Notice how each {dplyr} function takes a data frame as input and returns a data frame as output. This makes the functions easy to use in a step-by-step fashion. For example, you could:
Filter babynames to just boys born in 2017
Select the name and n columns from the result
Arrange those columns so that the most popular names appear near the top.
boys_2017 <-filter(babynames, year ==2017, sex =="M")boys_2017 <-select(boys_2017, name, n)boys_2017 <-arrange(boys_2017, desc(n))boys_2017
# A tibble: 14,160 × 2
name n
<chr> <int>
1 Liam 18728
2 Noah 18326
3 William 14904
4 James 14232
5 Logan 13974
6 Benjamin 13733
7 Mason 13502
8 Elijah 13268
9 Oliver 13141
10 Jacob 13106
# ℹ 14,150 more rows
Redundancy
The result shows us the most popular boys names from 2017, which is the most recent year in the data set. But take a look at the code. Do you notice how we re-create boys_2017 at each step so we will have something to pass to the next step? This is an inefficient way to write R code.
You could avoid creating boys_2017 by nesting your functions inside of each other, but this creates code that is hard to read:
arrange(select(filter(babynames, year ==2017, sex =="M"), name, n), desc(n))
There is a third way to write sequences of functions: the pipe operator, |>.
Explanation: Pipes
The pipe operator |> performs an extremely simple task: it passes the result on its left into the first argument of the function on its right. Or put another way, x |> f(y) is the same as f(x, y). This piece of code punctuation makes it easy to write and read series of functions that are applied in a step by step way.
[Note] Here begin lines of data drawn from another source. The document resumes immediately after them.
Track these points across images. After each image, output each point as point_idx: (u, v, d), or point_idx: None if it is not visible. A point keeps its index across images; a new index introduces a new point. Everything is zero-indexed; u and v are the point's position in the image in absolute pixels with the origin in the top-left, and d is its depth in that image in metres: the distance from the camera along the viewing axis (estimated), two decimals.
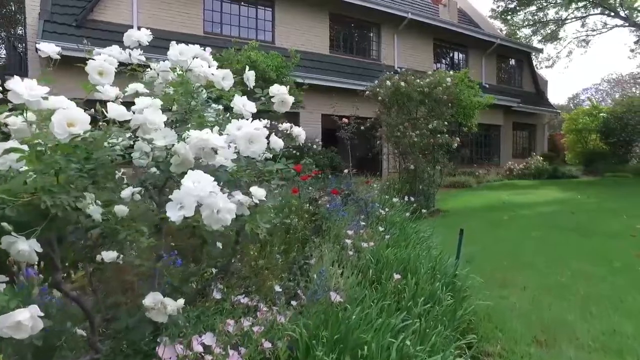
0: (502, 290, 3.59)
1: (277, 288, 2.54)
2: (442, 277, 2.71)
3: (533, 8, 22.76)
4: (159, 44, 11.09)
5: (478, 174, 15.35)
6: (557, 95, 58.44)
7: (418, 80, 7.70)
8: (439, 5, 18.59)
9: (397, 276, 2.43)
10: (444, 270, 2.90)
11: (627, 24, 22.28)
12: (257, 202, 1.45)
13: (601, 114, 18.44)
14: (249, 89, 2.10)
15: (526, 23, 23.64)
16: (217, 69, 1.95)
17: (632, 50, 29.42)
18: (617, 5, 21.31)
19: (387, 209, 4.28)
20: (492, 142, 19.00)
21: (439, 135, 7.82)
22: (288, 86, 1.97)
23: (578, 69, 68.58)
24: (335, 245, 2.96)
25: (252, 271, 2.98)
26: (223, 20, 12.77)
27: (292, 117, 13.00)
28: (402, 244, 3.34)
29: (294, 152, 9.18)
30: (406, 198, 6.66)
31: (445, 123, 7.77)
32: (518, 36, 23.88)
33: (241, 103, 1.63)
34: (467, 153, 17.18)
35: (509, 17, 23.15)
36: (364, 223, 3.48)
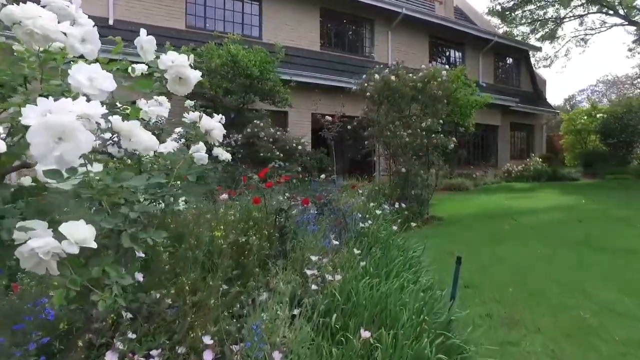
0: (510, 332, 2.81)
1: (207, 339, 1.88)
2: (432, 326, 2.01)
3: (532, 6, 22.20)
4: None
5: (475, 176, 14.78)
6: (553, 96, 58.12)
7: (410, 75, 7.01)
8: (435, 2, 17.99)
9: (365, 334, 1.74)
10: (436, 312, 2.20)
11: (626, 23, 21.77)
12: (74, 250, 0.78)
13: (600, 115, 17.95)
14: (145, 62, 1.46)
15: (524, 21, 23.06)
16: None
17: (630, 50, 28.99)
18: (617, 3, 20.79)
19: (370, 221, 3.61)
20: (490, 142, 18.44)
21: (433, 135, 7.15)
22: (181, 59, 1.31)
23: (574, 70, 68.36)
24: (294, 275, 2.30)
25: (187, 309, 2.31)
26: (207, 14, 12.09)
27: (280, 116, 12.33)
28: (384, 270, 2.65)
29: (278, 154, 8.45)
30: (397, 204, 6.01)
31: (441, 122, 7.09)
32: (515, 35, 23.32)
33: (85, 75, 0.96)
34: (464, 154, 16.62)
35: (506, 15, 22.57)
36: (336, 242, 2.82)
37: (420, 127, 6.94)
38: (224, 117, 3.24)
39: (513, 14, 22.74)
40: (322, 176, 5.01)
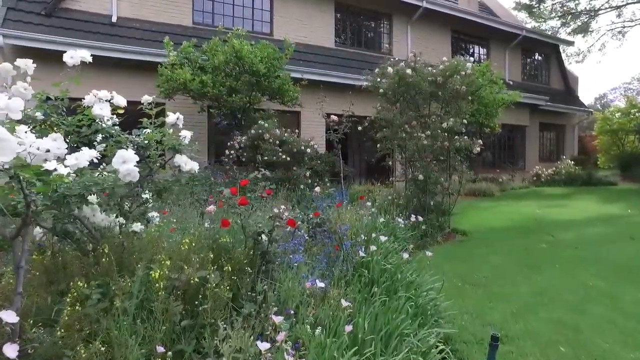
0: None
1: None
2: None
3: None
4: (142, 36, 9.46)
5: (501, 180, 13.72)
6: (583, 94, 55.22)
7: (429, 68, 6.14)
8: None
9: None
10: None
11: None
12: None
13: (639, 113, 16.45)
14: None
15: (554, 14, 21.59)
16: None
17: None
18: None
19: (374, 246, 2.84)
20: (517, 144, 17.28)
21: (456, 137, 6.29)
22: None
23: (605, 67, 65.08)
24: (253, 342, 1.58)
25: None
26: (215, 9, 11.52)
27: (293, 116, 11.68)
28: (384, 330, 1.87)
29: (285, 157, 7.67)
30: (413, 217, 5.21)
31: (464, 122, 6.20)
32: (544, 29, 21.88)
33: None
34: (490, 157, 15.53)
35: (534, 8, 21.14)
36: (322, 285, 2.07)
37: (440, 128, 6.09)
38: (181, 116, 2.52)
39: (542, 7, 21.33)
40: (317, 189, 4.17)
For example, we can use the pipe to rewrite our code above:
babynames |>filter(year ==2017, sex =="M") |>select(name, n) |>arrange(desc(n))
# A tibble: 14,160 × 2
name n
<chr> <int>
1 Liam 18728
2 Noah 18326
3 William 14904
4 James 14232
5 Logan 13974
6 Benjamin 13733
7 Mason 13502
8 Elijah 13268
9 Oliver 13141
10 Jacob 13106
# ℹ 14,150 more rows
As you read the code, pronounce |> as “and then”. You’ll notice that {dplyr} makes it easy to read pipes. Each function name is a verb, so our code resembles the statement, “Take babynames, and then filter it by name and sex, and then select the name and n columns, and then arrange the results by descending values of n.”
{dplyr} also makes it easy to write pipes. Each {dplyr} function returns a data frame that can be piped into another {dplyr} function, which will accept the data frame as its first argument. In fact, {dplyr} functions are written with pipes in mind: each function does one simple task. {dplyr} expects you to use pipes to combine these simple tasks to produce sophisticated results.
Exercise: Pipes
I’ll use pipes for the remainder of the tutorial, and I will expect you to as well. Let’s practice a little by writing a new pipe in the chunk below. The pipe should:
Filter babynames to just the girls that were born in 2017
Select the name and n columns
Arrange the results so that the most popular names are near the top.
Try to write your pipe without copying and pasting the code from above.
babynames |>filter(year ==2017, sex =="F") |>select(name, n) |>arrange(desc(n))
Revisiting the motivating example
You’ve now mastered a set of skills that will let you easily plot the popularity of your name over time. In the code chunk below, use a combination of {dplyr} and {ggplot2} functions with |> to:
Trim babynames to just the rows that contain your name and your sex
Trim the result to just the columns that will appear in your graph (not strictly necessary, but useful practice)
Plot the results as a line graph with year on the x axis and prop on the y axis
Note that the first argument of ggplot() takes a data frame, which means you can add ggplot() directly to the end of a pipe. However, you will need to switch from |> to + to finish adding layers to your plot.
babynames |>filter(name =="Andrew", sex =="M") |>select(year, prop) |>ggplot() +geom_line(aes(x = year, y = prop)) +labs(title ="Popularity of the name Andrew")
Recap
Together, select(), filter(), and arrange() let you quickly find information displayed within your data.
The next tutorial will show you how to derive information that is implied by your data, but not displayed within your data set.
In that tutorial, you will continue to use the |> operator, which is an essential part of programming with the dplyr library.
Pipes help make R expressive, like a spoken language. Spoken languages consist of simple words that you combine into sentences to create sophisticated thoughts.
In the tidyverse, functions are like words: each does one simple task well. You can combine these tasks into pipes with |> to perform complex, customized procedures.